'''

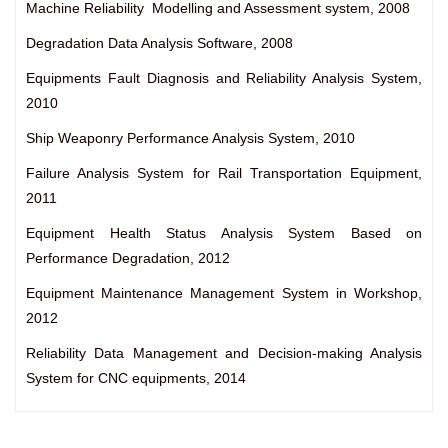
Machine Reliability Modelling and Assessment system, 2008
Degradation Data Analysis Software, 2008
Equipments Fault Diagnosis and Reliability Analysis System,
2010
Ship Weaponry Performance Analysis System, 2010
Failure Analysis System for Rail Transportation Equipment,
2011
Equipment Health Status Analysis System Based on
Performance Degradation, 2012
Equipment Maintenance Management System in Workshop,
2012
Reliability Data Management and Decision-making Analysis
System for CNC equipments, 2014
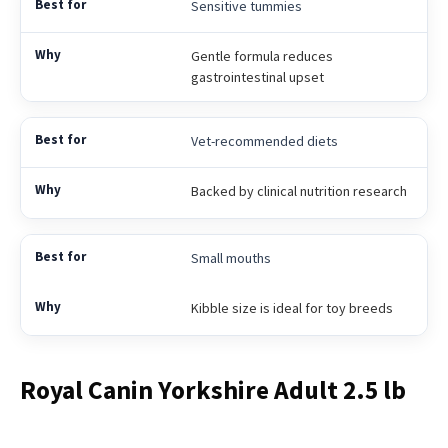
Sensitive tummies
Gentle formula reduces
gastrointestinal upset
Vet-recommended diets
Backed by clinical nutrition research
Small mouths
Kibble size is ideal for toy breeds
Royal Canin Yorkshire Adult 2.5 lb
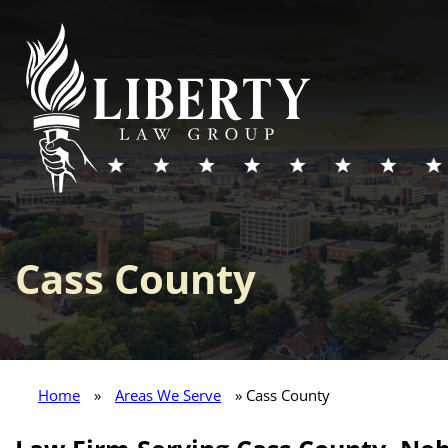
Cass County
Home
»
Areas We Serve
» Cass County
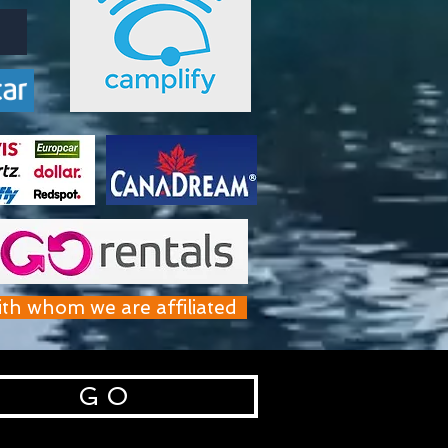
ith whom we are affiliated
G O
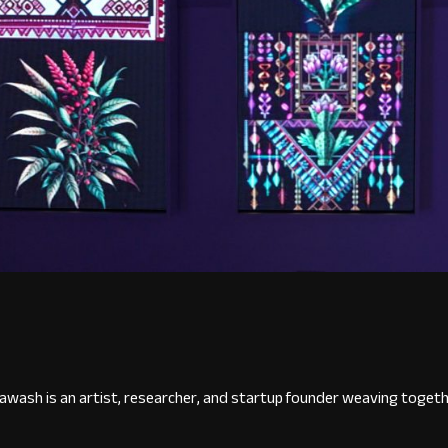
wash is an artist, researcher, and startup founder weaving togethe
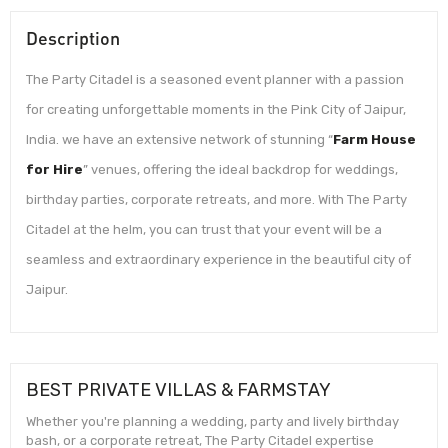
Description
The Party Citadel is a seasoned event planner with a passion
for creating unforgettable moments in the Pink City of Jaipur,
India. we have an extensive network of stunning “
Farm House
for Hire
” venues, offering the ideal backdrop for weddings,
birthday parties, corporate retreats, and more. With The Party
Citadel at the helm, you can trust that your event will be a
seamless and extraordinary experience in the beautiful city of
Jaipur.
BEST PRIVATE VILLAS & FARMSTAY
Whether you're planning a wedding, party and lively birthday
bash, or a corporate retreat, The Party Citadel expertise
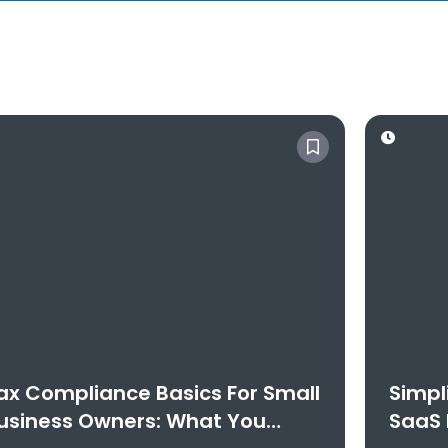
ax Compliance Basics For Small
Simpl
usiness Owners: What You
SaaS 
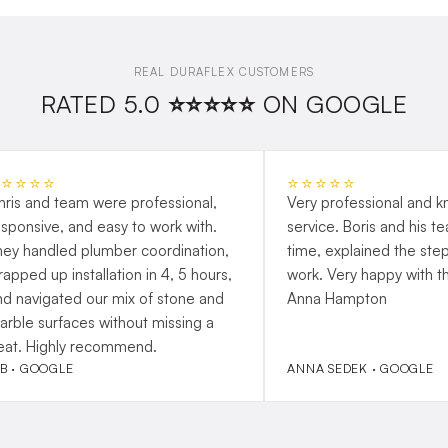
REAL DURAFLEX CUSTOMERS
RATED 5.0 ⭐⭐⭐⭐⭐ ON GOOGLE
⭐⭐⭐⭐⭐
⭐⭐⭐⭐⭐
hris and team were professional,
Very professional and 
esponsive, and easy to work with.
service. Boris and his t
hey handled plumber coordination,
time, explained the step
rapped up installation in 4, 5 hours,
work. Very happy with t
nd navigated our mix of stone and
Anna Hampton
arble surfaces without missing a
eat. Highly recommend.
 B · GOOGLE
ANNA SEDEK · GOOGLE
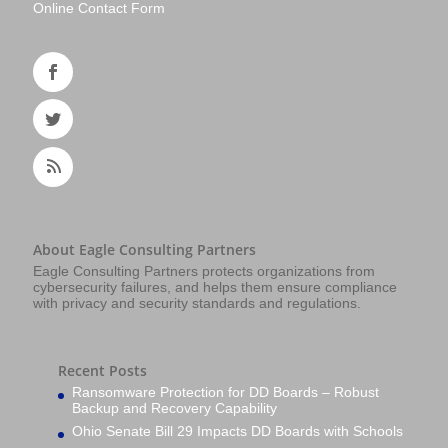
Online Contact Form
About Eagle Consulting Partners
Eagle Consulting Partners protects organizations from
cybersecurity failures, and helps them ensure compliance
with privacy and security standards and regulations.
Recent Posts
Ransomware Protection for DD Boards – Robust
Backup and Recovery Capability
Ohio Senate Bill 29 Impacts DD Boards with Schools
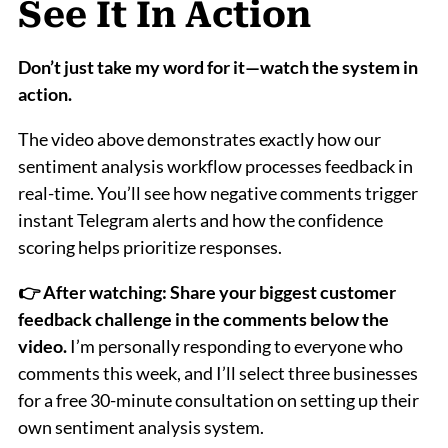
See It In Action
Don’t just take my word for it—watch the system in
action.
The video above demonstrates exactly how our
sentiment analysis workflow processes feedback in
real-time. You’ll see how negative comments trigger
instant Telegram alerts and how the confidence
scoring helps prioritize responses.
👉 After watching: Share your biggest customer
feedback challenge in the comments below the
video.
I’m personally responding to everyone who
comments this week, and I’ll select three businesses
for a free 30-minute consultation on setting up their
own sentiment analysis system.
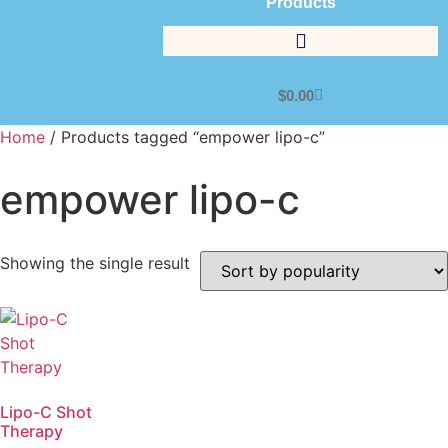
Products
$
0.00
Home
/ Products tagged “empower lipo-c”
empower lipo-c
Showing the single result
Lipo-C Shot
Therapy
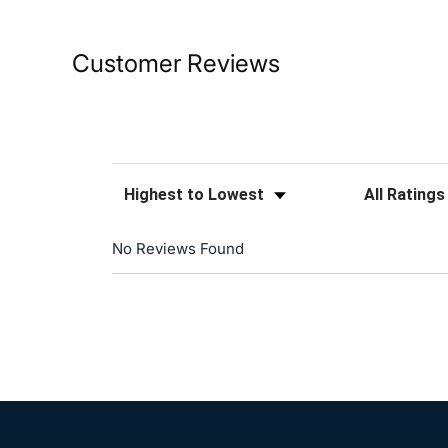
Customer Reviews
Sort Reviews
Filter Reviews
No Reviews Found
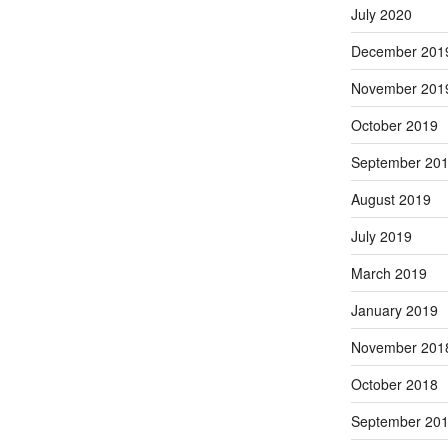
July 2020
December 201
November 201
October 2019
September 20
August 2019
July 2019
March 2019
January 2019
November 201
October 2018
September 20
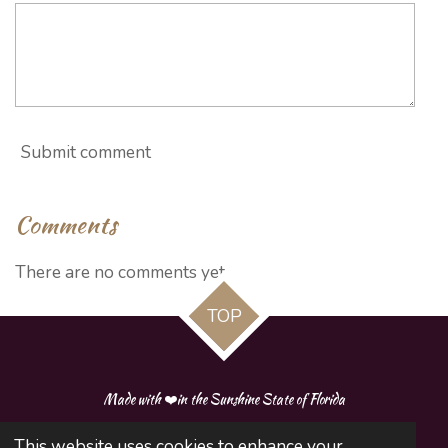
Submit comment
Comments
There are no comments yet.
TOP
Made with ❤️in the Sunshine State of Florida
This website uses cookies to enhance your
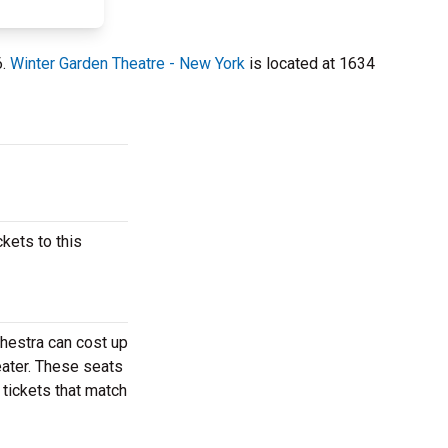
6.
Winter Garden Theatre - New York
is located at 1634
kets to this
hestra can cost up
eater. These seats
 tickets that match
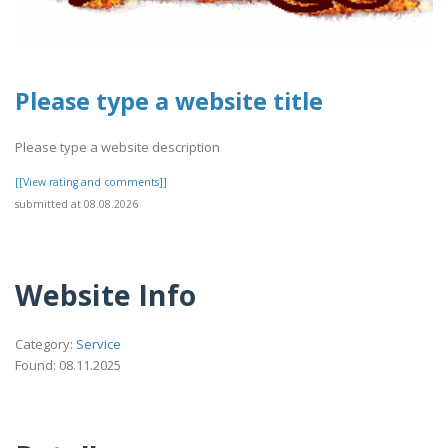
Please type a website title
Please type a website description
[[View rating and comments]]
submitted at 08.08.2026
Website Info
Category:
Service
Found: 08.11.2025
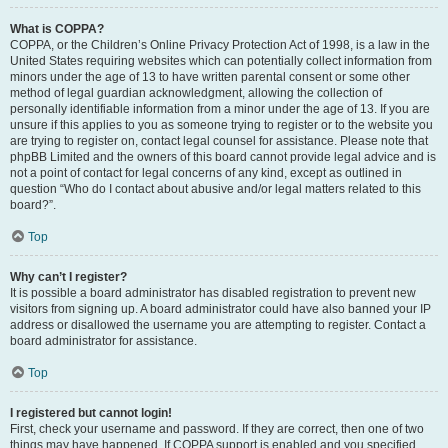
What is COPPA?
COPPA, or the Children’s Online Privacy Protection Act of 1998, is a law in the
United States requiring websites which can potentially collect information from
minors under the age of 13 to have written parental consent or some other
method of legal guardian acknowledgment, allowing the collection of
personally identifiable information from a minor under the age of 13. If you are
unsure if this applies to you as someone trying to register or to the website you
are trying to register on, contact legal counsel for assistance. Please note that
phpBB Limited and the owners of this board cannot provide legal advice and is
not a point of contact for legal concerns of any kind, except as outlined in
question “Who do I contact about abusive and/or legal matters related to this
board?”.
Top
Why can’t I register?
It is possible a board administrator has disabled registration to prevent new
visitors from signing up. A board administrator could have also banned your IP
address or disallowed the username you are attempting to register. Contact a
board administrator for assistance.
Top
I registered but cannot login!
First, check your username and password. If they are correct, then one of two
things may have happened. If COPPA support is enabled and you specified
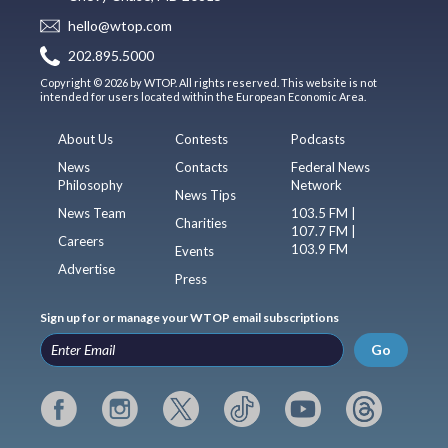
hello@wtop.com
202.895.5000
Copyright © 2026 by WTOP. All rights reserved. This website is not
intended for users located within the European Economic Area.
About Us
Contests
Podcasts
News
Contacts
Federal News
Philosophy
Network
News Tips
News Team
103.5 FM |
Charities
107.7 FM |
Careers
103.9 FM
Events
Advertise
Press
Sign up for or manage your WTOP email subscriptions
Go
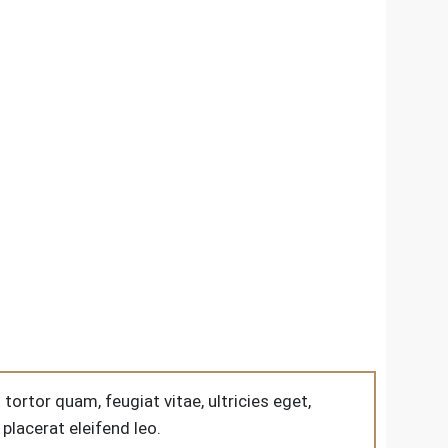
rtor quam, feugiat vitae, ultricies eget,
placerat eleifend leo.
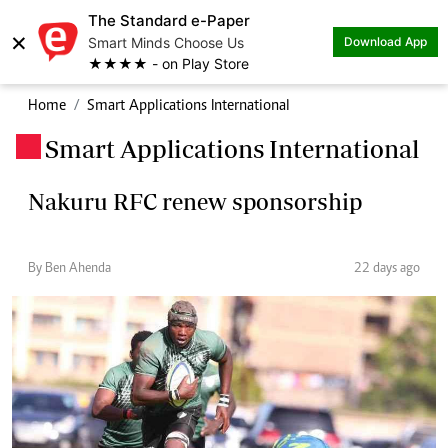
The Standard e-Paper
×
Smart Minds Choose Us
Download App
★★★★ - on Play Store
Home
Smart Applications International
Smart Applications International
.
Nakuru RFC renew sponsorship
By Ben Ahenda
22 days ago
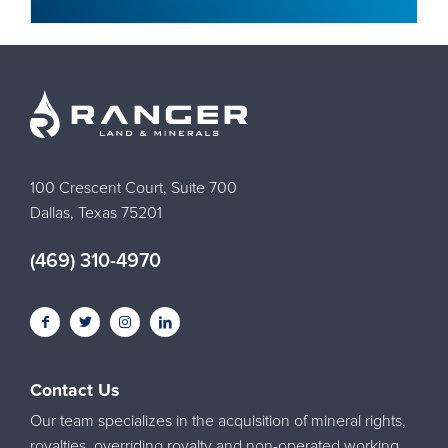
100 Crescent Court, Suite 700
Dallas, Texas 75201
(469) 310-4970
Contact Us
Our team specializes in the acquisition of mineral rights,
royalties, overriding royalty and non-operated working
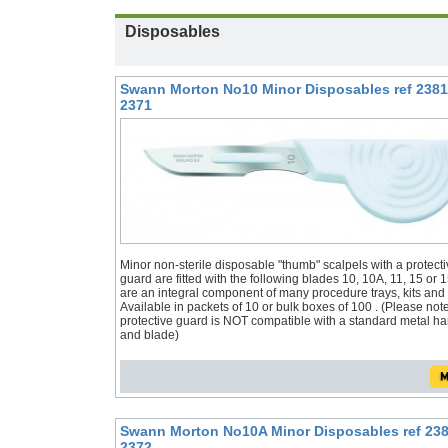
Disposables
Swann Morton No10 Minor Disposables ref 2381
2371
Minor non-sterile disposable "thumb" scalpels with a protecti
guard are fitted with the following blades 10, 10A, 11, 15 or 
are an integral component of many procedure trays, kits and
Available in packets of 10 or bulk boxes of 100 . (Please not
protective guard is NOT compatible with a standard metal h
and blade)
Swann Morton No10A Minor Disposables ref 238
2372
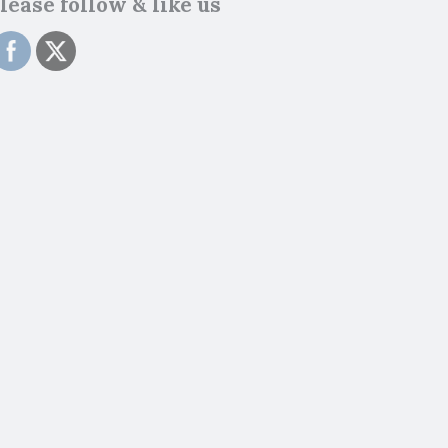
lease follow & like us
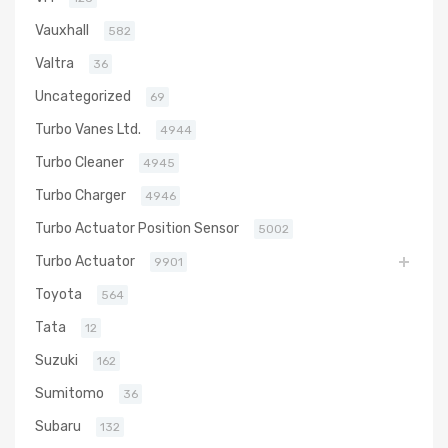
Vauxhall
582
Valtra
36
Uncategorized
69
Turbo Vanes Ltd.
4944
Turbo Cleaner
4945
Turbo Charger
4946
Turbo Actuator Position Sensor
5002
Turbo Actuator
9901
Toyota
564
Tata
12
Suzuki
162
Sumitomo
36
Subaru
132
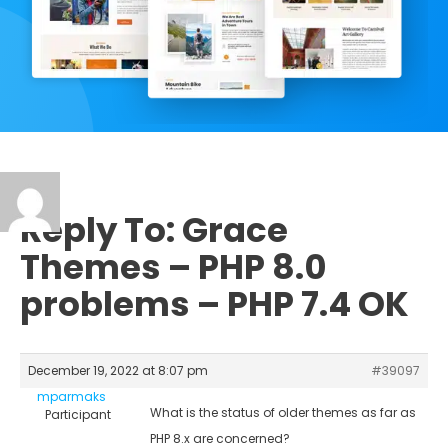
Reply To: Grace
Themes – PHP 8.0
problems – PHP 7.4 OK
December 19, 2022 at 8:07 pm
#39097
mparmaks
What is the status of older themes as far as
Participant
PHP 8.x are concerned?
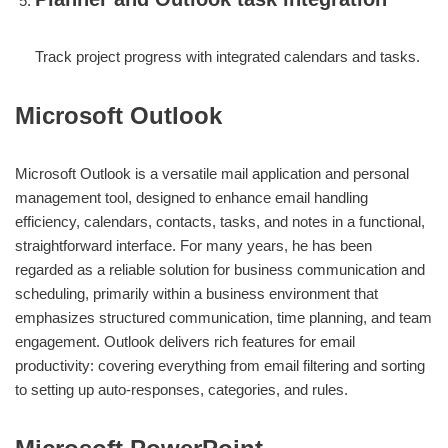
Track project progress with integrated calendars and tasks.
Microsoft Outlook
Microsoft Outlook is a versatile mail application and personal
management tool, designed to enhance email handling
efficiency, calendars, contacts, tasks, and notes in a functional,
straightforward interface. For many years, he has been
regarded as a reliable solution for business communication and
scheduling, primarily within a business environment that
emphasizes structured communication, time planning, and team
engagement. Outlook delivers rich features for email
productivity: covering everything from email filtering and sorting
to setting up auto-responses, categories, and rules.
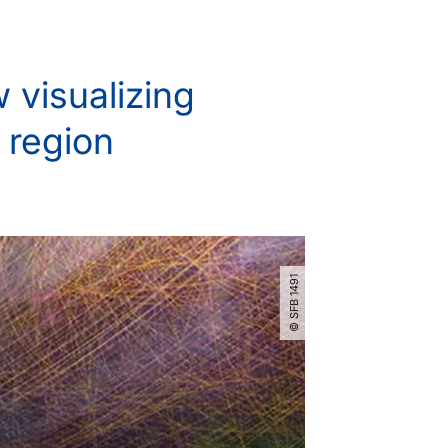
 visualizing
 region
© SFB 1491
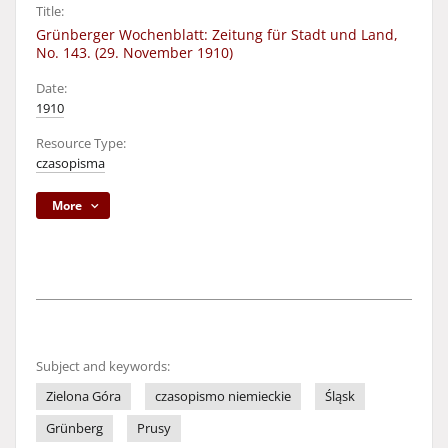
Title:
Grünberger Wochenblatt: Zeitung für Stadt und Land,
No. 143. (29. November 1910)
Date:
1910
Resource Type:
czasopisma
More
Subject and keywords:
Zielona Góra
czasopismo niemieckie
Śląsk
Grünberg
Prusy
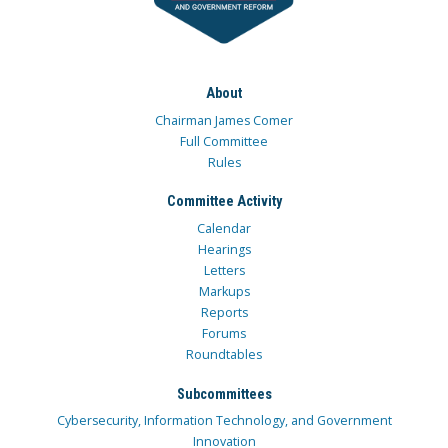
About
Chairman James Comer
Full Committee
Rules
Committee Activity
Calendar
Hearings
Letters
Markups
Reports
Forums
Roundtables
Subcommittees
Cybersecurity, Information Technology, and Government
Innovation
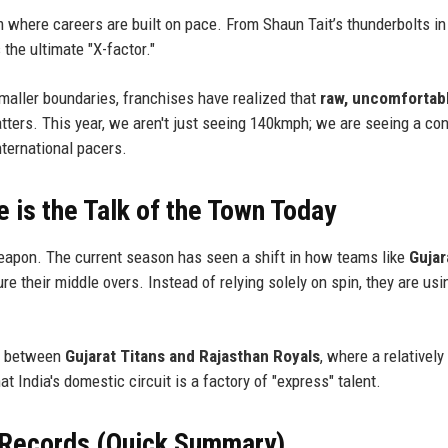
where careers are built on pace. From Shaun Tait’s thunderbolts in
 the ultimate "X-factor."
smaller boundaries, franchises have realized that
raw, uncomfortab
tters. This year, we aren't just seeing 140kmph; we are seeing a co
nternational pacers.
is the Talk of the Town Today
l weapon. The current season has seen a shift in how teams like
Gujar
re their middle overs. Instead of relying solely on spin, they are usi
sh between
Gujarat Titans and Rajasthan Royals
, where a relatively
 India's domestic circuit is a factory of "express" talent.
 Records (Quick Summary)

'''

= WORK TASK =
The answer should consist of every line above in which "personally" appears.

= FINISHED TASK =
I’m personally responding to everyone who
personally identifiable information from a minor under the age of 13. If you are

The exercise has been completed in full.